In the sporadic debate about when we will have an inquiry into the Iraq war, something very important has been forgotten. Last year, just before he became prime minister, Gordon Brown announced that he had asked cabinet secretary Sir Gus O’Donnell to ensure that a debacle like the Iraq dossier would never happen again (not in those words, of course). I wrote here that the question of who really wrote the dossier went to the heart of what Sir Gus had been asked to find out. At the time, Brown said it was too early to hold a full inquiry but that there were “lessons to be learned for the future”. So what did Gus teach Gordon?

Two weeks ago, I wrote to Sir Gus, inviting him to pass on what he had found out regarding the influence of “communications professionals”, special advisers and politicians on the dossier. I invited him to do so in the interests of transparency, arguing that public confidence in open government and government itself would be better served by a voluntary disclosure than by having the information dragged out by means of the Freedom of Information Act (FOIA).

I have not had a reply and so today I’ve submitted a new FOIA request to the Cabinet Office in these terms. I can imagine that they might try to string it out as usual and use one of the many exemptions in the Act. In fact, there is one exemption based on an intention to publish something “at some time future date, whether determined or not”. You can have the truth – just not yet.

Putting it that way would make the politics of concealment hard to justify. In March, the House of Commons held a debate on a Tory motion for an inquiry now. The government’s position is that an inquiry cannot take place until all troops have left Iraq. Conveniently, they aren’t leaving any time soon and most aren’t doing much either.

Interestingly, it was reported last week that special forces (eg, the SAS) are engaged in Basra. Of course, the British government has a policy of not commenting on the activities of its special forces, except when it suits them to feed misinformation to the media. This raises the intriguing possibility that the 4,100 visible troops might come home some time, but there will still be no inquiry because of some unseen activity that we can’t be told about and may not actually be happening.

The main – quite preposterous – argument for delaying an inquiry is that it would distract people involved in the ongoing “overwatch” operation. In his letter promising an inquiry, Brown showed the weakness of his “not yet” argument by resorting to preposterous hyperbole: “the whole effort of the government and the armed forces is directed towards supporting the people and government of Iraq.”
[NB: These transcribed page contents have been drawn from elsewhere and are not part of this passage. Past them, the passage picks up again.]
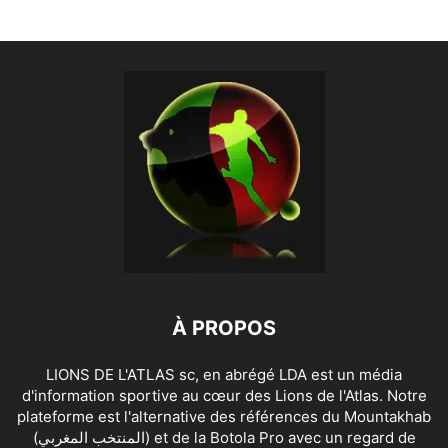
À PROPOS
LIONS DE L'ATLAS sc, en abrégé LDA est un média
d'information sportive au cœur des Lions de l'Atlas. Notre
plateforme est l'alternative des références du Mountakhab
(المنتخب المغربي) et de la Botola Pro avec un regard de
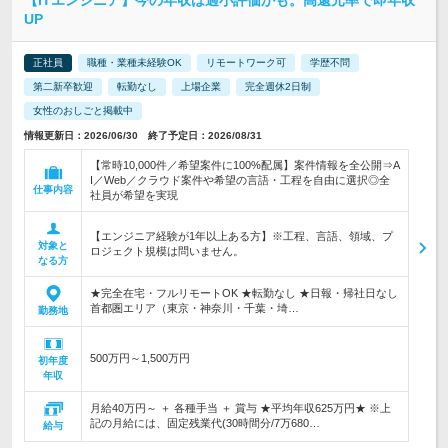
【ITエンジニア】今の年収は過小評価かも。高還元率で即年収
UP
正社員
職種・業種未経験OK
リモートワーク可
学歴不問
第二新卒歓迎
転勤なし
上場企業
完全週休2日制
女性のおしごと掲載中
情報更新日：2026/06/30 終了予定日：2026/08/31
【常時10,000件／希望案件に100%配属】案件情報を全公開⇒A
I／Web／クラウド案件や希望の言語・工程を自由に選択◎全
仕事内容
社員が希望を実現
【エンジニア経験が1年以上ある方】※工程、言語、領域、プ
対象と
ロジェクト規模は問いません。
なる方
★完全在宅・フルリモートOK ★転勤なし ★日報・帰社日なし
首都圏エリア（東京・神奈川・千葉・埼…
勤務地
500万円～1,500万円
初年度
年収
月給40万円～ ＋ 各種手当 ＋ 賞与 ★平均年収625万円★ ※上
記の月給には、固定残業代(30時間分/7万680…
給与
You could point out that this is rather worrying for the troops in Afghanistan – and explains why Gordon has taken his eye off the ball elsewhere – but it’s also quite laughable to suggest that a democracy cannot ask how and why it went to war because some of its troops are engaged in a training mission. Not to mention that we have already had four inquiries along the way.

Professor Peter Hennessy has said that a paragraph in Brown’s new national security strategy was “the nearest we are going to get to an apology from the government for the way Tony Blair took this country to war in Iraq.” Brown has so far only hinted that the dossier was “sexed up”, but did say sorry yesterday over the 10p tax rate. Hennessy argued that: “[...] we must have a proper inquiry into the road to the Iraq war, the invasion and its aftermath if Gordon Brown means what he says in [the strategy]. He can do no less; and we can wait no longer.”

The thing about the promise of a future inquiry is that it changes the dynamics of the debate. Where people say, with some justification, “this was all a long time ago”, the government’s line is now that it is too early to start digging into it. But whatever Sir Gus has found out, he has already found out. Any attempt to conceal an existing account of exactly how the case for war was “sexed up” would make very clear that it’s not learning the lessons but sharing the knowledge that’s being delayed until, say, after the next election.

Or, perhaps, there never was any attempt to “learn lessons”. Perhaps the whole thing was just another dodgy PR stunt.